Working in a multidisciplinary team environment, the project encompassed complete system development from initial design specification through final hardware demonstration. The implementation utilized advanced VHDL programming techniques and sophisticated display interfacing for user interaction.

Key Technical Achievements:

• Collaborated in team environment to develop complex Traffic Light Controller system with approximately 15 input/output interfaces
• Successfully implemented design on Xilinx Spartan3 XC3S200-FT256 development board with full hardware verification
• Demonstrated advanced proficiency in VHDL programming with working knowledge of Verilog HDL
• Implemented sophisticated sequential behavioral logic and finite state machine architectures for traffic control algorithms
• Conducted comprehensive RTL module analysis and optimized CLB (Configurable Logic Block) utilization
• Developed advanced 7-segment display interface (anode-based) to provide real-time countdown visualization for traffic signals
• Successfully demonstrated complete TLC system functionality with comprehensive technical documentation

Software and Tools:

• Xilinx ISE for FPGA development and synthesis
• VHDL for hardware description and system implementation

This project provided extensive experience in collaborative digital system design, advanced FPGA programming, and practical hardware implementation. The work demonstrated capability in complex state machine design, real-time system development, and professional project management in engineering team environments.

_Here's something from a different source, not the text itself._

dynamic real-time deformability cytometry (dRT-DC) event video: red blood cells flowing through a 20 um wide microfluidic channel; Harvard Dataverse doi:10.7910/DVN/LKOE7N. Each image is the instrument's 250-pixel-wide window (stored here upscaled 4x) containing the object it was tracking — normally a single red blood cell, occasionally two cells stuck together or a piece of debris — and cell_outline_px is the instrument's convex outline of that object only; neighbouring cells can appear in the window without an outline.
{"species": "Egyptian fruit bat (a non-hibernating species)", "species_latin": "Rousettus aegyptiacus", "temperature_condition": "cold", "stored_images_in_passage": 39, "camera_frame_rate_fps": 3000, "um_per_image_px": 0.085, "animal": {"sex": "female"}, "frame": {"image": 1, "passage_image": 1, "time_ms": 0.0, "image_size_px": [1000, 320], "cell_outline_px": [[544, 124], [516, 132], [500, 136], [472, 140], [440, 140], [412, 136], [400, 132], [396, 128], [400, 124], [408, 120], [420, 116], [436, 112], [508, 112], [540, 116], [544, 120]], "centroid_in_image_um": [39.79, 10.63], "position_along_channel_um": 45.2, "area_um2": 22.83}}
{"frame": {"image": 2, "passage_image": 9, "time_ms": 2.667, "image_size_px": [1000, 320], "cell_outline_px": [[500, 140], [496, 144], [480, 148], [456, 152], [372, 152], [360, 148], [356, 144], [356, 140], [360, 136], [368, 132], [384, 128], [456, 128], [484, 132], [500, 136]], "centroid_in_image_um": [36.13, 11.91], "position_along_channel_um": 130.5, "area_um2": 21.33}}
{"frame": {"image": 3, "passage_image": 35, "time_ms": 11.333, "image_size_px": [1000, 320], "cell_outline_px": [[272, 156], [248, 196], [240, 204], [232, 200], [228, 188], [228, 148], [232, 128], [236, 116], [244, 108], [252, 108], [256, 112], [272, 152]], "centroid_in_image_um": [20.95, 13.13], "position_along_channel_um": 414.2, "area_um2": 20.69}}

This comprehensive undergraduate project focused on the analysis and implementation of advanced power electronics systems with emphasis on power factor correction and converter efficiency optimization. The project addressed critical challenges in power quality, harmonic distortion reduction, and adaptive power management systems.

The work involved both theoretical analysis of power converter topologies and practical implementation of smart control systems. The project demonstrated the integration of digital control systems with power electronics to achieve improved system performance and energy efficiency.

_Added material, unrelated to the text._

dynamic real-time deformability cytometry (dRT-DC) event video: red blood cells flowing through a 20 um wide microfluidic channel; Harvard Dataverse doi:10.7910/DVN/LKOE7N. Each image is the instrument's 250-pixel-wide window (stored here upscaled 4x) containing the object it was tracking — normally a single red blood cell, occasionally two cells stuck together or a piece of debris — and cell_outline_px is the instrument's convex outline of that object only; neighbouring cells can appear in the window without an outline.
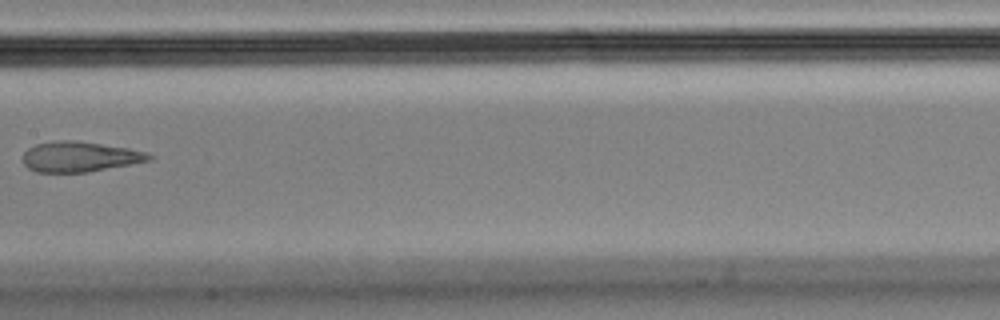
{"species": "Egyptian fruit bat (a non-hibernating species)", "species_latin": "Rousettus aegyptiacus", "temperature_condition": "cold", "stored_images_in_passage": 14, "camera_frame_rate_fps": 3000, "um_per_image_px": 0.085, "animal": {"sex": "male"}, "frame": {"image": 1, "passage_image": 7, "time_ms": 2.0, "image_size_px": [1000, 320], "cell_outline_px": [[156, 156], [152, 160], [88, 172], [36, 172], [28, 168], [24, 164], [24, 152], [28, 148], [36, 144], [56, 140], [76, 140], [128, 148], [148, 152]], "centroid_in_image_um": [6.81, 13.31], "position_along_channel_um": 200.6, "area_um2": 22.37}}
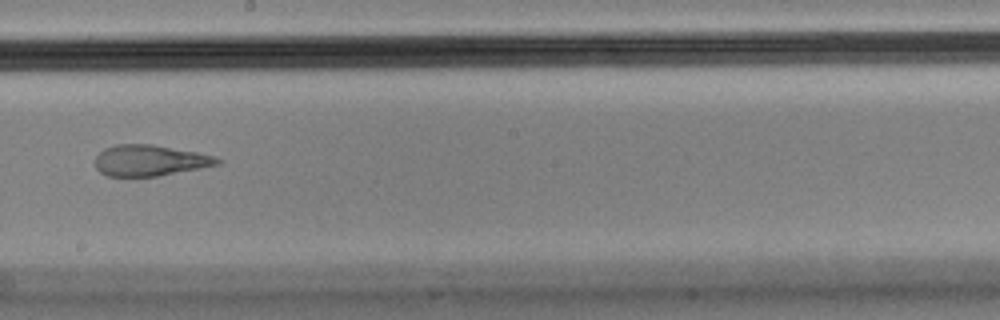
{"frame": {"image": 2, "passage_image": 8, "time_ms": 2.333, "image_size_px": [1000, 320], "cell_outline_px": [[224, 160], [220, 164], [200, 168], [156, 176], [108, 176], [100, 172], [96, 168], [96, 156], [104, 148], [116, 144], [152, 144], [196, 152], [212, 156]], "centroid_in_image_um": [12.73, 13.63], "position_along_channel_um": 235.5, "area_um2": 21.91}}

Key Technical Achievements:

• Conducted comprehensive analysis of power converter circuits for DC voltage level conversion and optimization
• Developed innovative Smart Power Factor Correction system using Arduino-based digital control
• Addressed critical power quality issues including low efficiency, increased line losses, thermal management, and total harmonic distortion reduction
• Implemented adaptive control system capable of maintaining constant DC output voltage despite variable load conditions
• Integrated pulse width modulation (PWM) techniques with passive filtering for harmonic reduction
• Designed system to achieve improved power factor across varying load conditions
• Demonstrated practical application of power electronics principles in energy efficiency improvement

Key Technologies:

• Arduino microcontroller for digital control implementation
• Passive filter design for harmonic mitigation
• Pulse Width Modulation (PWM) for power control optimization

This project provided foundational experience in power electronics, digital control systems, and energy efficiency optimization. The work established critical understanding of power quality management, converter design principles, and microcontroller-based control systems essential for modern power electronics applications and renewable energy systems.